Tbf, the reason that they want to be milked is because they are not feeding the calves they gave birth to, and their udders get full and sore if they're not milked.
Which is my personal bugbear - there are some people who are ardently vegetarian who get upset about others eating meat, but eat dairy and eggs, as if there are no animals killed to sustain that. Male calves and male chicks are killed to sustain that method of farming is what happens.
(I was vegetarian for over 20 years myself btw. I just think there's no moral high ground unless one forgoes every animal product)

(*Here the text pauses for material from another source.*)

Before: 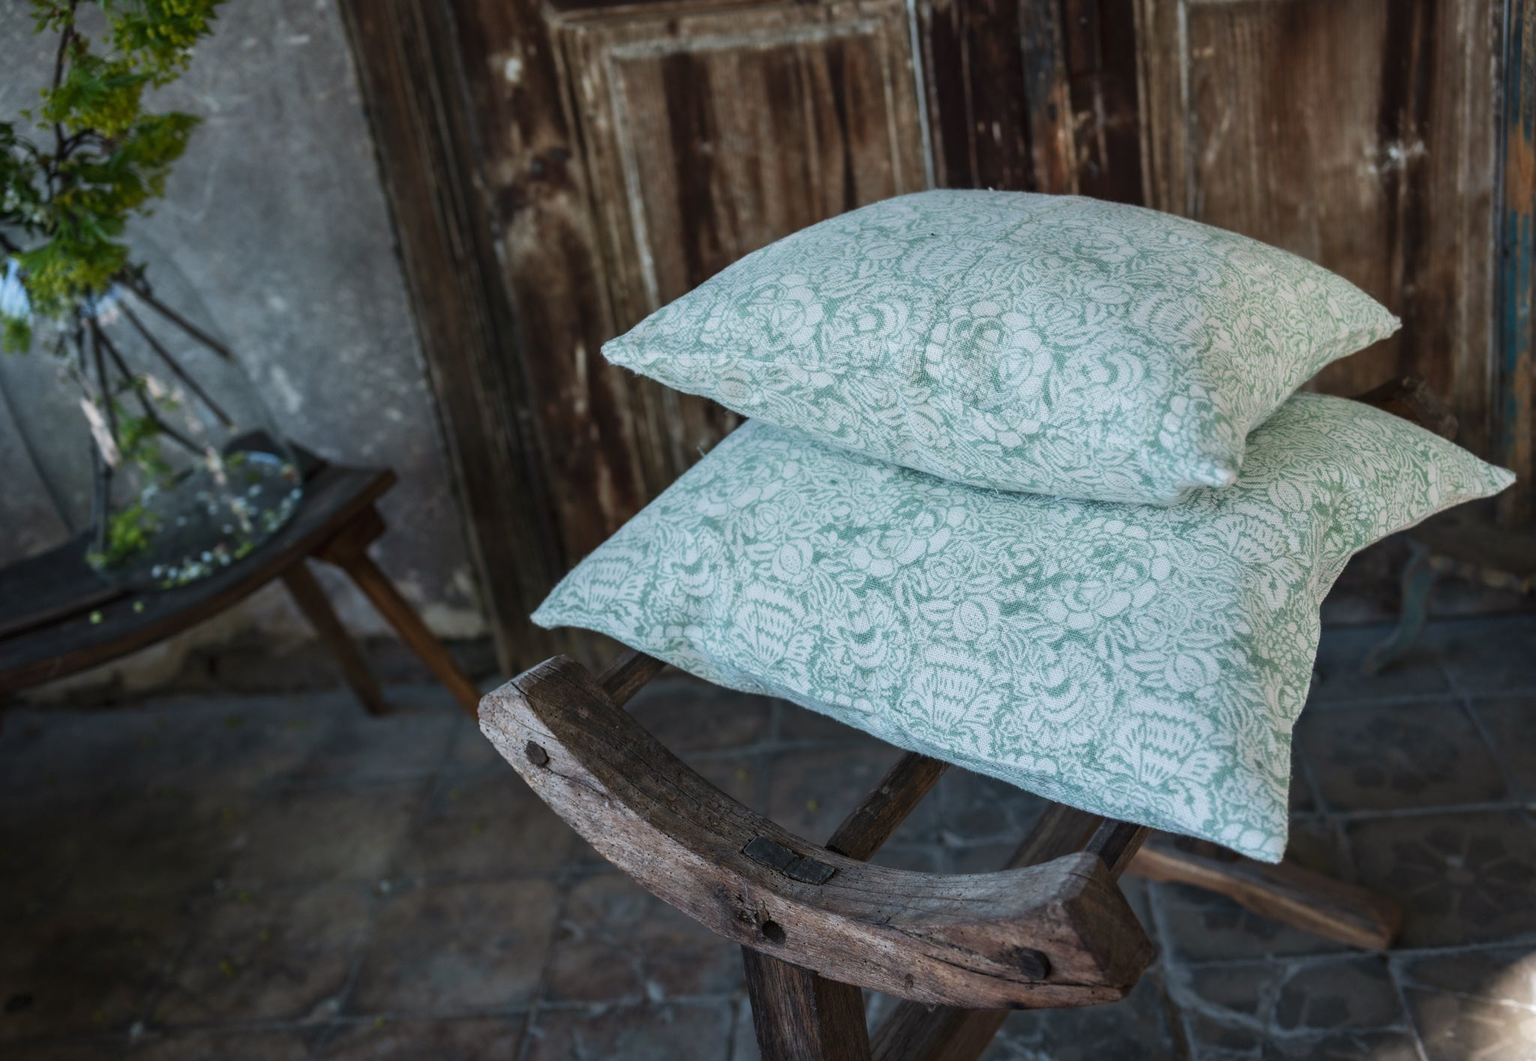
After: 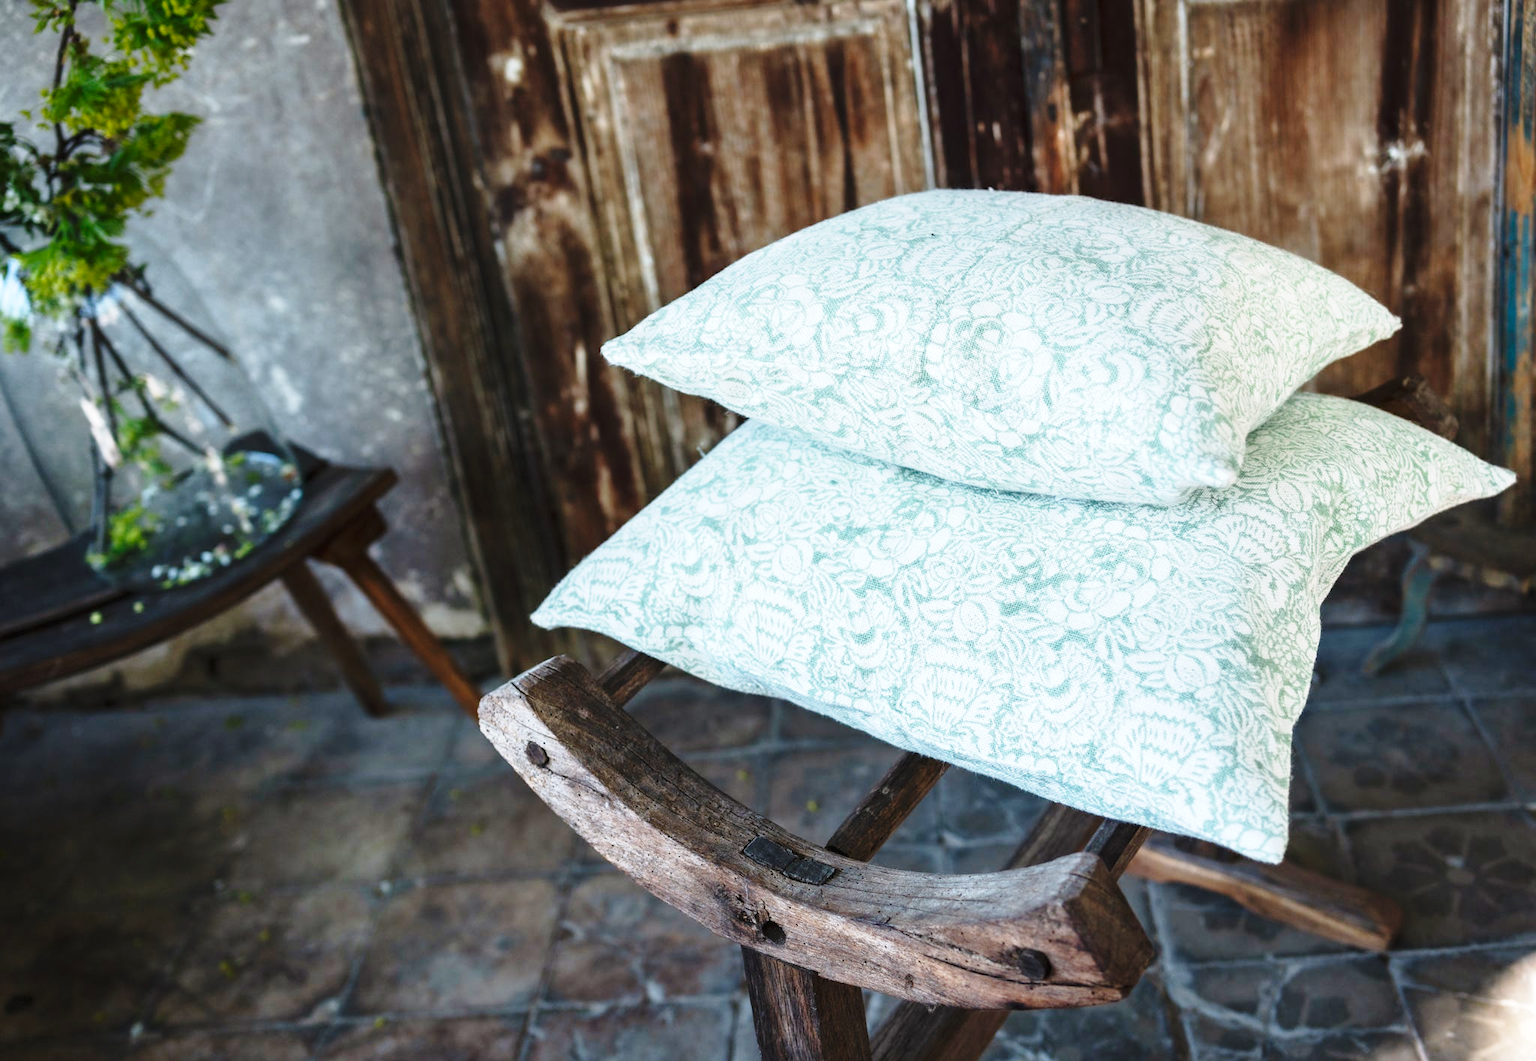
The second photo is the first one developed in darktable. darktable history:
exposure: black level correction 0.001, exposure 0.5 EV, compensate exposure bias true, compensate highlight preservation false
base curve: curves: ch0 [(0, 0) (0.028, 0.03) (0.121, 0.232) (0.46, 0.748) (0.859, 0.968) (1, 1)], preserve colors none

Sure. It's actually even more than that - they've been bred to produce far more milk than their calf would need, something in the region of six times more. But it is presented here as if it were some kind of torture chamber. It's not. And the rhetorical device of placing cows being milked next to caged chickens strongly suggests that it is. Otherwise, why put those two images next to one another?
 
Sure. It's actually even more than that - they've been bred to produce far more milk than their calf would need, something in the region of six times more. But it is presented here as if it were some kind of torture chamber. It's not. And the rhetorical device of placing cows being milked next to caged chickens strongly suggests that it is. Otherwise, why put those two images next to one another?
I think it's far simpler than that - namely that he had no clue that rotary parlours existed, had never seen anything like that and quickly lept to some mad conclusions like the cows being in there all the time or something...
 
Anyhow, we're on ignore because we have an agenda or we're shills for Big Meat, or something. So we clearly support all the worst farming practices in the world - caged chickens, farrowing crates, the lot. Despite having specifically stated otherwise.
 
Anyhow, we're on ignore because we have an agenda or we're shills for Big Meat, or something. So we clearly support all the worst farming practices in the world - caged chickens, farrowing crates, the lot. Despite having specifically stated otherwise.

Of course you support them, you pay for them. Your bloviating and virtue signalling on this thread doesn't change that.